Beneath these burning emblems, the presence of candles, quiet, sacred, perishable, offers an intimate counterpoint. Fire in this work is layered: industrial, mythic, spiritual. Like Prometheus’s gift, it is both illumination and destruction. The installation becomes a haunted meditation on the aesthetics of war, the seduction of imperial symbols, and the uneasy flicker between innocence and devastation.






Séance II: The Arrival of a Train to Orson Welles, 2024, lecture performance with moving image installation


A lecture-performance, I weave together rendered images and historical analysis to trace the evolution of stereoscopic imagery. A central element of the performance connects to Orson Welles’s unfinished epic, Don Quixote, highlighting the fragmented layers of lost and incomplete cinema. This work seeks to investigate the complex interplay of memory, myth, and the forgotten narratives within cinematic history.



Séance I: Bake Jizo, 2023, video


Through the process of re-reading the very beginning of Asia’s film history, we discover that the ghost has disappeared. Meanwhile, obsolete technologies have become dead media, and artists are tracing the ghostly illusion of the image from these obsolete technologies. By combining archives, video, and 3D rendering, artists attempt to explore the ambiguity of historical and material memories.
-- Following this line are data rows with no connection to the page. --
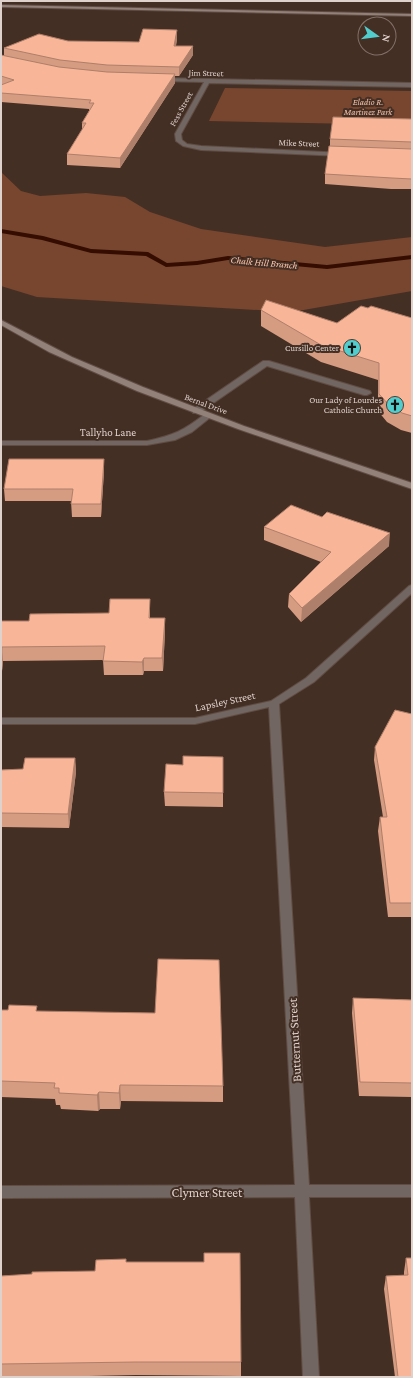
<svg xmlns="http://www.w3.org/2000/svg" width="413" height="1378" font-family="'Crimson Pro',serif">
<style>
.green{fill:#78462e}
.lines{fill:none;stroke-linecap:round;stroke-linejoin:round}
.stream{fill:#350d00;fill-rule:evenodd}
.lane-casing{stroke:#604c43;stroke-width:2}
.street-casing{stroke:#604c43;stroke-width:2}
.secondary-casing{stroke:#604c43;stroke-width:2}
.lane{fill:#716661;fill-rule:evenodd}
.street{fill:#716661;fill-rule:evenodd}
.secondary{fill:#928179;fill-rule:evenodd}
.wall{fill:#d59c82}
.shaded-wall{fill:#ae7f6a}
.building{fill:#f8b597;stroke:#ae7f6a}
.labels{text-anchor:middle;stroke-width:4;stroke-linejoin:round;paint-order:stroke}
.far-street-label{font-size:9px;fill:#dfd1cb;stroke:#442f25}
.far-park-label{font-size:9px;font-style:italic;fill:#f8c2a9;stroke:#442f25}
.far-poi-label{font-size:9px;fill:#dfd1cb;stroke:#442f25;text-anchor:end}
.far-water-label{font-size:10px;font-style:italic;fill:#fcc5ac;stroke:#442f25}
.street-label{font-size:11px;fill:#dfd1cb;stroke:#442f25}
.near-street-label{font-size:13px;fill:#dfd1cb;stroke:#442f25}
</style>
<rect width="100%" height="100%" fill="#442f25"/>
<path class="green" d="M 225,88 L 412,91 L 412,125 L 209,121 Z
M 1,172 L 21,191 L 40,196 L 86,193 L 125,197 L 150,212 L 201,229 L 325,247 L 412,237 L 412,291 L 292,312 L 37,297 L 1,286 Z"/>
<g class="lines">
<path class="stream" d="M 1,229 L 43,236 L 91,249 L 148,252 L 167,263 L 197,261 L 228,256 L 327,265 L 412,255 L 412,259 L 327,269 L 228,260 L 197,265 L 166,267 L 146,256 L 91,253 L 42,240 L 1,233 Z"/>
<g class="lane-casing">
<path id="lane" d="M 263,361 L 269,361 L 370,391 L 371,393 L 367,395 L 364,395 L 267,366 L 199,413 L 193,413 L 193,409 Z"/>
</g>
<g class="street-casing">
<path id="street" d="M 161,78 L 412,83 L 412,87 L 209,83 L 181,134 L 182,140 L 187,144 L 201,146 L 344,153 L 345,154 L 342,156 L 201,150 L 183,146 L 176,141 L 175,134 L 204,82 L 159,81 L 159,79 Z
M 205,414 L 211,414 L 212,416 L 192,432 L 175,440 L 147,445 L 1,445 L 1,441 L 147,441 C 174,435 183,431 205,414 Z
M 412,585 L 412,593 L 314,682 L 279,704 L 309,1185 L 412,1185 L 412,1197 L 309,1197 L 319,1377 L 303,1377 L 295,1197 L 1,1198 L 1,1186 L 295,1185 L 269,707 L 195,724 L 1,724 L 1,718 L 195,718 L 271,701 L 306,678 L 409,586 Z"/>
</g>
<g class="secondary-casing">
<path id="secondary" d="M 1,5 L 412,14 L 412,16 L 1,7 Z
M 1,320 L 72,357 L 143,387 L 244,426 L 412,483 L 412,489 L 238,429 L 137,391 L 49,352 L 1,325 Z"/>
</g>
<use href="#lane" class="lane"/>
<use href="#street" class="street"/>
<use href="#secondary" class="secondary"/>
</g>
<path class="wall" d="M 177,39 L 176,46 L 193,55 L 179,76 L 175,76 L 175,83 L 120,168 L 67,165 L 67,154 L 82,130 L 82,123 L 89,111 L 89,109 L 1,102 L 1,55 L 4,55 L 4,48 L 68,41 L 139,42 Z
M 412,119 L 412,189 L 391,189 L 325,184 L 325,174 L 330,146 L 330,139 Z
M 368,308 L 412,318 L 412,433 L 401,430 L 387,422 L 378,411 L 378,380 L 321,362 L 261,326 L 261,310 L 337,323 Z
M 104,459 L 104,471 L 101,517 L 72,517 L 71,501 L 5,501 L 4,489 Z
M 264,527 L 389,546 L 301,622 L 288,607 L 289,594 L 321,562 L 264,540 Z
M 150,599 L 150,618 L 165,632 L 163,671 L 144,671 L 143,675 L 104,675 L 103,660 L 3,661 L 2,671 L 1,671 L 1,621 L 29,621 L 109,613 Z
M 412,714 L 412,917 L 388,917 L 378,831 L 380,817 L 383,817 L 374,760 L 375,747 Z
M 223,757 L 223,807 L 165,806 L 164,792 L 183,765 Z
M 75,758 L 76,772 L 69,828 L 1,827 L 1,770 L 23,769 Z
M 353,998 L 412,1000 L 412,1097 L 359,1096 L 352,1013 Z
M 1,1010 L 37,1011 L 223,1086 L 223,1102 L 121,1101 L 120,1109 L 100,1109 L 98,1111 L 61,1109 L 60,1105 L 56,1105 L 55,1099 L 1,1097 Z
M 406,1258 L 412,1258 L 412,1377 L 395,1377 L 384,1289 L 386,1276 L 404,1275 L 404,1272 Z
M 127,1262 L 241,1362 L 241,1376 L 136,1375 L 41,1377 L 1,1377 L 1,1276 L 95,1271 Z"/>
<path class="shaded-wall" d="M 177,30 L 177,39 L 174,55 L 174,46 Z
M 193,46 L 193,55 L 179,76 L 179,67 Z
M 175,74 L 175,83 L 120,168 L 120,158 Z
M 104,459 L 104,471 L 101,517 L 101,504 Z
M 390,533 L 389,546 L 301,622 L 302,608 Z
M 165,618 L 165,632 L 163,671 L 162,658 Z
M 2,647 L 3,661 L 2,671 L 1,660 Z
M 144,658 L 144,671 L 143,675 L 142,662 Z
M 75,758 L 76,772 L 69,828 L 68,814 Z
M 120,1085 L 121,1101 L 120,1109 L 119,1093 Z
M 99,1092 L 100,1109 L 98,1111 L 97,1095 Z"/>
<path class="building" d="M 143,29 L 177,30 L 174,46 L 193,46 L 179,67 L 107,65 L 60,60 L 4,48 L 39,34 L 68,41 L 139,42 Z
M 1,55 L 59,67 L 107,72 L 175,74 L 120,158 L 67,154 L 86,123 L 82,123 L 94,103 L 89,103 L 91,100 L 1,93 L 1,85 L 14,80 L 1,76 Z
M 333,117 L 412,119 L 412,142 L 330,139 Z
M 329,146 L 412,149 L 412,179 L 392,178 L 325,174 Z
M 266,300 L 337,323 L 361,306 L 368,308 L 371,306 L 412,318 L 412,416 L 402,413 L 389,405 L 379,394 L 379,363 L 321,345 L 261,310 Z
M 9,459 L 104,459 L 101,504 L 71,504 L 73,489 L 4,489 Z
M 291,505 L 322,517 L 327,512 L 390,533 L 302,608 L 289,594 L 331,552 L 264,527 Z
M 110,599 L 150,599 L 149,618 L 165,618 L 162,658 L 144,658 L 142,662 L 103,661 L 105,646 L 2,647 L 1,655 L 1,621 L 29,621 L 30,614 L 109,613 Z
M 395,710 L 412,714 L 412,903 L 390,903 L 380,817 L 387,817 L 375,747 Z
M 183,756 L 223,757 L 223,793 L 164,792 L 166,764 L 183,765 Z
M 25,758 L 75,758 L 68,814 L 1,813 L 1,770 L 23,769 Z
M 158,959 L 219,960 L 223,1086 L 120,1085 L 119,1093 L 99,1092 L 97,1095 L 59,1093 L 59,1088 L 54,1088 L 55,1083 L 1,1081 L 1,1010 L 8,1010 L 9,1005 L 37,1006 L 36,1011 L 155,1013 Z
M 353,998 L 412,1000 L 412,1083 L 360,1082 Z
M 204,1253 L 240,1253 L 241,1362 L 135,1362 L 1,1364 L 1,1276 L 32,1274 L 32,1272 L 95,1271 L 96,1260 L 126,1259 L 126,1262 L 204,1262 Z
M 406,1258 L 412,1258 L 412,1377 L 398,1377 L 386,1276 L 408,1275 Z"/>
<defs>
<g id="church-disc" transform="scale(0.9)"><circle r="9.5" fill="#52cdcd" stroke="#442f25"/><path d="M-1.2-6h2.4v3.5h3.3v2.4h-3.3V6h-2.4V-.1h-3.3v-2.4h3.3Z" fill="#111"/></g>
</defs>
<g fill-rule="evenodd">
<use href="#church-disc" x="352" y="348"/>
<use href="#church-disc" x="395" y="405"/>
</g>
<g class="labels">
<g class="far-street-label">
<text transform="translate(206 73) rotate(1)" y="3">Jim Street</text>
<text transform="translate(181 109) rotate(-61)" y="3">Fess Street</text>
<text transform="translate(299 143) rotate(2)" y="3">Mike Street</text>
<text transform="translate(206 404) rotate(20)" y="3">Bernal Drive</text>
</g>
<g class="far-park-label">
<text x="368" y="105">Eladio R.<tspan x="368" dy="10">Martinez Park</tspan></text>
</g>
<g class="far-poi-label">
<text x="339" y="351">Cursillo Center</text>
<text x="382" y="403">Our Lady of Lourdes<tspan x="382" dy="10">Catholic Church</tspan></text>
</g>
<g class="far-water-label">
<text transform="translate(264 262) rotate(5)" y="4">Chalk Hill Branch</text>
</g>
<g class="street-label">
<text x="108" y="436">Tallyho Lane</text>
<text transform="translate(225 701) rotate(-12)" y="4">Lapsley Street</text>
</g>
<g class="near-street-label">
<text transform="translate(294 1040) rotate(-93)" y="5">Butternut Street</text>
<text x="207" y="1197">Clymer Street</text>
</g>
</g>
<rect width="413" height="1378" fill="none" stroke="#dfd1cb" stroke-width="4"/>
<g transform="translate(377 36) rotate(104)"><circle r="19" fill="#442f25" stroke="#827067"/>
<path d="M0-3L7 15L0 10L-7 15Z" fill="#52cdcd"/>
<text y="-6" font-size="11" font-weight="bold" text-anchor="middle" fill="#dfd1cb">N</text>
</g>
</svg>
Séance IB: avatars, 2023, video

-



Sekaikei, 2022, two channel video installation

Sekaikei (2022) is a two-channel video that navigates the blurred terrain between apocalyptic imagination and digital reproduction. Borrowing its title from a Japanese term that fuses personal emotion with global crisis, Sekaikei examines the dissolution of grand narratives in the face of fragmented, data-driven world-making. Drawing from Hiroki Azuma’s theory of “Database Animals” and Eiji Otsuka’s critique of narrative structure, the work reflects on how identity, community, and meaning are constructed in the aftermath of cultural collapse.

Narrated using the script of the final episode of Neon Genesis Evangelion (1995), the work contemplates how new worlds are generated, through memory, emotion, and the default architectures of software. Built with Cinema 4D and Blender, Sekaikei dissects the visual grammar of game engines and rendering tools, exploring how technological layers mimic and distort reality. It probes the aesthetics of the “default”: standardised skies, prefab terrains, virtual bodies, as both limit and potential in image production.

Rooted in diasporic estrangement, the work proposes “nomadalgia” in place of nostalgia: a persistent longing without origin or return. Sekaikei unfolds as a digital elegy, where database fragments form a landscape of crisis, desire, and deferred belonging.

-




Neither/Nor, 2021, video

"Neither/Nor" (previous title: Wandering With Spirit) is a crisis about identity. Virtual network created a borrowed place on borrowed time, to reveals the options unlocked by a state of ‘in-betweenness’ – in-between ethnicities, borders and hyperreality. Only through discovering the relational ties with places to identify the ‘situation’ we are drawn into and perceive our own ‘presence’. "Neither/Nor" is questioning the fragmentized narrative embedded through various types of reconnections.